The trajectory is made tangible by the Challenger, Gray, and Christmas data, which shows that businesses directly blamed AI for around 55,000 job losses in 2025—a twelvefold rise from 2023. Employers used automation or artificial intelligence (AI) as the main justification for 21,490 scheduled layoffs in April 2026 alone. This is more than 25% of all April layoffs and the second consecutive month that AI was identified as the main justification for job eliminations.
The employment were mostly in the back office and in technology. Entry-level and junior professional positions seem to be the most vulnerable; Goldman Sachs predicted that AI would eliminate 16,000 U.S. employment every month in 2026, and Wall Street banks have projected cuts of about 200,000 back-office and entry-level positions over the next three to five years. These are not predictions of potential outcomes from think tanks. These are figures that are currently being reported from persons who have been laid off.
The quality of the evidence supporting these conclusions is what makes the issue especially challenging to handle. According to a January Harvard Business Review analysis, the majority of AI-related layoffs are motivated by expected AI effect rather than proven AI performance; businesses are making cuts based on what they predict the technology will accomplish rather than what it is already accomplishing.
Although 80% of the 350 global executives surveyed by Gartner had reduced their workforces, there was no discernible link between these reductions and increased return on investment. There are actual layoffs. It is currently really controversial whether they are economically justified by actual AI capabilities. The fear may become more rational as a result of this ambiguity.

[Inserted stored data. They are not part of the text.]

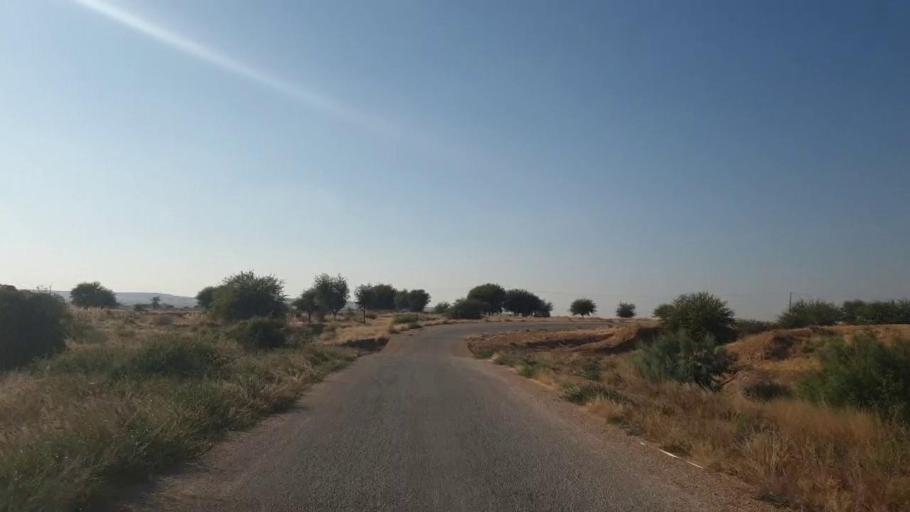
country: PK
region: Sindh
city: Malir Cantonment
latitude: 25.4059
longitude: 67.4682
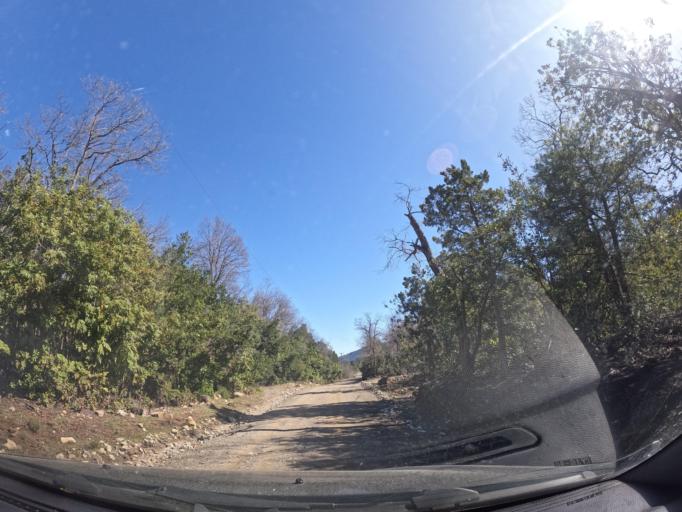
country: CL
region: Maule
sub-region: Provincia de Linares
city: Longavi
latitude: -36.2446
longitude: -71.3438
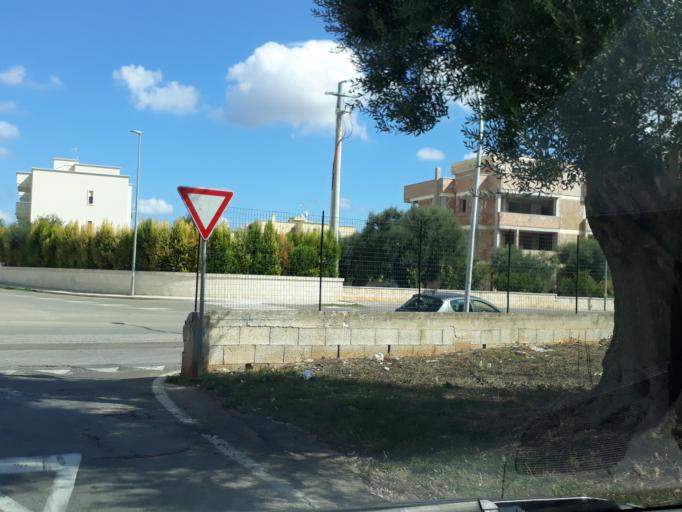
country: IT
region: Apulia
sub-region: Provincia di Brindisi
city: Fasano
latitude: 40.8296
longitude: 17.3660
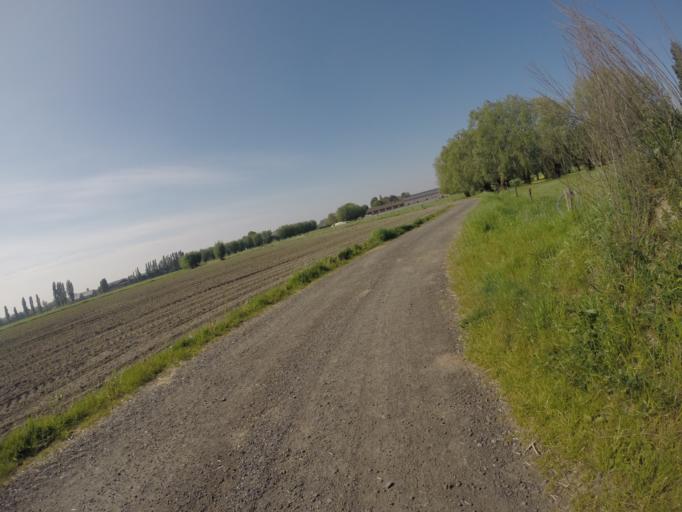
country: BE
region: Flanders
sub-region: Provincie West-Vlaanderen
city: Beernem
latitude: 51.1579
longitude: 3.3490
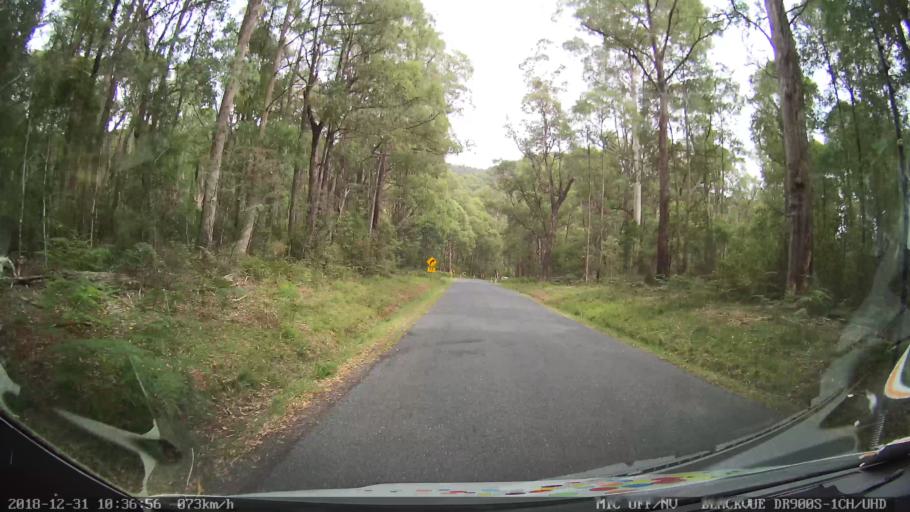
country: AU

Beneath it all is the financial strain that makes losing a job feel more than just inconvenient—it’s actually risky. In the year ending in April 2026, consumer energy costs increased by 17.9%. The cost of housing has not decreased. The cost of healthcare is still rising. Many white-collar industries’ wages have not kept up with these developments.
Many households have a smaller financial buffer than the employment data would imply due to the mix of stagnant or slightly increasing wages and rising expenditures. A worker with little funds who cannot afford to quit their job or who would be severely impacted financially by even a short layoff is one who is unable to bargain, resist, or be perceived as challenging. The current atmosphere is producing precisely such calculation.

As the number of quarterly restructuring announcements rises, there’s a sense that something less concrete and more difficult to quantify is being undermined in addition to employment: the fundamental working assumption that if you perform a competent job for a large firm, your position is quite secure. For decades, the presumption shaped a particular form of institutional allegiance and career planning. Whether anything will take its place is still up in the air.